(Stored data entries)
---
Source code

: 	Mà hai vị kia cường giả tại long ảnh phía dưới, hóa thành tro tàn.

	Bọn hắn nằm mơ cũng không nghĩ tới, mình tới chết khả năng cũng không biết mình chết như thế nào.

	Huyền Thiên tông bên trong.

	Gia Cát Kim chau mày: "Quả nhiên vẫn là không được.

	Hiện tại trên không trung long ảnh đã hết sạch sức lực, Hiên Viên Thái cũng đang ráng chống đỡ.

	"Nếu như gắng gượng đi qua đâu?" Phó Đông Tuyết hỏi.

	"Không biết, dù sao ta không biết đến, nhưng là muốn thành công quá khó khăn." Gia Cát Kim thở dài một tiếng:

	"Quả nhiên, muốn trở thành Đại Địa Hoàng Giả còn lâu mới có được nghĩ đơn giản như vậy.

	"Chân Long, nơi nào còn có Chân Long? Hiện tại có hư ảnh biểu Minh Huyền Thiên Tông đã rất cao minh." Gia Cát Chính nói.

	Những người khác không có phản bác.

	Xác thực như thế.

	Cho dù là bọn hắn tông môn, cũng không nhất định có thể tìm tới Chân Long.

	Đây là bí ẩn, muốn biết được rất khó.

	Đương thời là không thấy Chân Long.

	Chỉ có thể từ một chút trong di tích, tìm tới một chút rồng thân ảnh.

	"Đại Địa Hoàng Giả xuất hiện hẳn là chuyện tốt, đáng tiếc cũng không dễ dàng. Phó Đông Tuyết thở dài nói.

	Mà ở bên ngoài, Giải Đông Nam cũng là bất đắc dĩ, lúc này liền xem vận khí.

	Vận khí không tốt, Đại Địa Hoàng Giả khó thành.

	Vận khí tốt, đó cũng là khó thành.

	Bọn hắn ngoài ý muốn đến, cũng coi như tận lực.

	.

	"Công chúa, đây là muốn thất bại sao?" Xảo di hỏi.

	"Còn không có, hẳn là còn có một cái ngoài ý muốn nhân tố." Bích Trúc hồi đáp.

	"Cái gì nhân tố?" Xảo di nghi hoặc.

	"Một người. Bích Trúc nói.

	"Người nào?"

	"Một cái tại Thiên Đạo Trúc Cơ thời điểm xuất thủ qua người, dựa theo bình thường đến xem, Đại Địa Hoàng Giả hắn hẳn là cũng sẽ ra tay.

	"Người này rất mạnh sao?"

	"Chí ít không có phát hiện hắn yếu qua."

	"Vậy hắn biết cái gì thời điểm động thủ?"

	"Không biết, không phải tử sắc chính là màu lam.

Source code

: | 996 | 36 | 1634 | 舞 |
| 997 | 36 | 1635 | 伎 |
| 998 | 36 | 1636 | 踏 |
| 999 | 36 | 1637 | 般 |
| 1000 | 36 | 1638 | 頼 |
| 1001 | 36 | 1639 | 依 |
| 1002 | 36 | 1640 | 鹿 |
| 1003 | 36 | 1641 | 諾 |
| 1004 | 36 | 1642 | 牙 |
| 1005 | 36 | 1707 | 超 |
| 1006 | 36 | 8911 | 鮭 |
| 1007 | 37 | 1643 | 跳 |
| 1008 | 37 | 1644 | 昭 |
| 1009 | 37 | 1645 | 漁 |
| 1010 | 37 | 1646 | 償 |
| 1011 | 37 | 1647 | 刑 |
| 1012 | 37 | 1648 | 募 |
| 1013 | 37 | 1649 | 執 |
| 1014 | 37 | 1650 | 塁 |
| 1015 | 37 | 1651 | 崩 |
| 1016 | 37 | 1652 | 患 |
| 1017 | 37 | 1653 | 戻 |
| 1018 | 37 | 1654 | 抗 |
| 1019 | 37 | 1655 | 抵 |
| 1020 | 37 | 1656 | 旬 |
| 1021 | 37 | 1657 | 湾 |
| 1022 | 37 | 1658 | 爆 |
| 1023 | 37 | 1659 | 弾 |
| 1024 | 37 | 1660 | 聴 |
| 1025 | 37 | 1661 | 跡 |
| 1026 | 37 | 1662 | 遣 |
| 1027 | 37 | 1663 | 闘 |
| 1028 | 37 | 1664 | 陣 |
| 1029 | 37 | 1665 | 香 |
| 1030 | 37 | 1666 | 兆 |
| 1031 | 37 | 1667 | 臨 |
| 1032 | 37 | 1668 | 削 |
---
**Exercise goal:** Exactly as written, give the records again.

**Exercise answer:**
Source code

: 	Mà hai vị kia cường giả tại long ảnh phía dưới, hóa thành tro tàn.

	Bọn hắn nằm mơ cũng không nghĩ tới, mình tới chết khả năng cũng không biết mình chết như thế nào.

	Huyền Thiên tông bên trong.

	Gia Cát Kim chau mày: "Quả nhiên vẫn là không được.

	Hiện tại trên không trung long ảnh đã hết sạch sức lực, Hiên Viên Thái cũng đang ráng chống đỡ.

	"Nếu như gắng gượng đi qua đâu?" Phó Đông Tuyết hỏi.

	"Không biết, dù sao ta không biết đến, nhưng là muốn thành công quá khó khăn." Gia Cát Kim thở dài một tiếng:

	"Quả nhiên, muốn trở thành Đại Địa Hoàng Giả còn lâu mới có được nghĩ đơn giản như vậy.

	"Chân Long, nơi nào còn có Chân Long? Hiện tại có hư ảnh biểu Minh Huyền Thiên Tông đã rất cao minh." Gia Cát Chính nói.

	Những người khác không có phản bác.

	Xác thực như thế.

	Cho dù là bọn hắn tông môn, cũng không nhất định có thể tìm tới Chân Long.

	Đây là bí ẩn, muốn biết được rất khó.

	Đương thời là không thấy Chân Long.

	Chỉ có thể từ một chút trong di tích, tìm tới một chút rồng thân ảnh.

	"Đại Địa Hoàng Giả xuất hiện hẳn là chuyện tốt, đáng tiếc cũng không dễ dàng. Phó Đông Tuyết thở dài nói.

	Mà ở bên ngoài, Giải Đông Nam cũng là bất đắc dĩ, lúc này liền xem vận khí.

	Vận khí không tốt, Đại Địa Hoàng Giả khó thành.

	Vận khí tốt, đó cũng là khó thành.

	Bọn hắn ngoài ý muốn đến, cũng coi như tận lực.

	.

	"Công chúa, đây là muốn thất bại sao?" Xảo di hỏi.

	"Còn không có, hẳn là còn có một cái ngoài ý muốn nhân tố." Bích Trúc hồi đáp.

	"Cái gì nhân tố?" Xảo di nghi hoặc.

	"Một người. Bích Trúc nói.

	"Người nào?"

	"Một cái tại Thiên Đạo Trúc Cơ thời điểm xuất thủ qua người, dựa theo bình thường đến xem, Đại Địa Hoàng Giả hắn hẳn là cũng sẽ ra tay.

	"Người này rất mạnh sao?"

	"Chí ít không có phát hiện hắn yếu qua."

	"Vậy hắn biết cái gì thời điểm động thủ?"

	"Không biết, không phải tử sắc chính là màu lam.

Source code

: | 996 | 36 | 1634 | 舞 |
| 997 | 36 | 1635 | 伎 |
| 998 | 36 | 1636 | 踏 |
| 999 | 36 | 1637 | 般 |
| 1000 | 36 | 1638 | 頼 |
| 1001 | 36 | 1639 | 依 |
| 1002 | 36 | 1640 | 鹿 |
| 1003 | 36 | 1641 | 諾 |
| 1004 | 36 | 1642 | 牙 |
| 1005 | 36 | 1707 | 超 |
| 1006 | 36 | 8911 | 鮭 |
| 1007 | 37 | 1643 | 跳 |
| 1008 | 37 | 1644 | 昭 |
| 1009 | 37 | 1645 | 漁 |
| 1010 | 37 | 1646 | 償 |
| 1011 | 37 | 1647 | 刑 |
| 1012 | 37 | 1648 | 募 |
| 1013 | 37 | 1649 | 執 |
| 1014 | 37 | 1650 | 塁 |
| 1015 | 37 | 1651 | 崩 |
| 1016 | 37 | 1652 | 患 |
| 1017 | 37 | 1653 | 戻 |
| 1018 | 37 | 1654 | 抗 |
| 1019 | 37 | 1655 | 抵 |
| 1020 | 37 | 1656 | 旬 |
| 1021 | 37 | 1657 | 湾 |
| 1022 | 37 | 1658 | 爆 |
| 1023 | 37 | 1659 | 弾 |
| 1024 | 37 | 1660 | 聴 |
| 1025 | 37 | 1661 | 跡 |
| 1026 | 37 | 1662 | 遣 |
| 1027 | 37 | 1663 | 闘 |
| 1028 | 37 | 1664 | 陣 |
| 1029 | 37 | 1665 | 香 |
| 1030 | 37 | 1666 | 兆 |
| 1031 | 37 | 1667 | 臨 |
| 1032 | 37 | 1668 | 削 |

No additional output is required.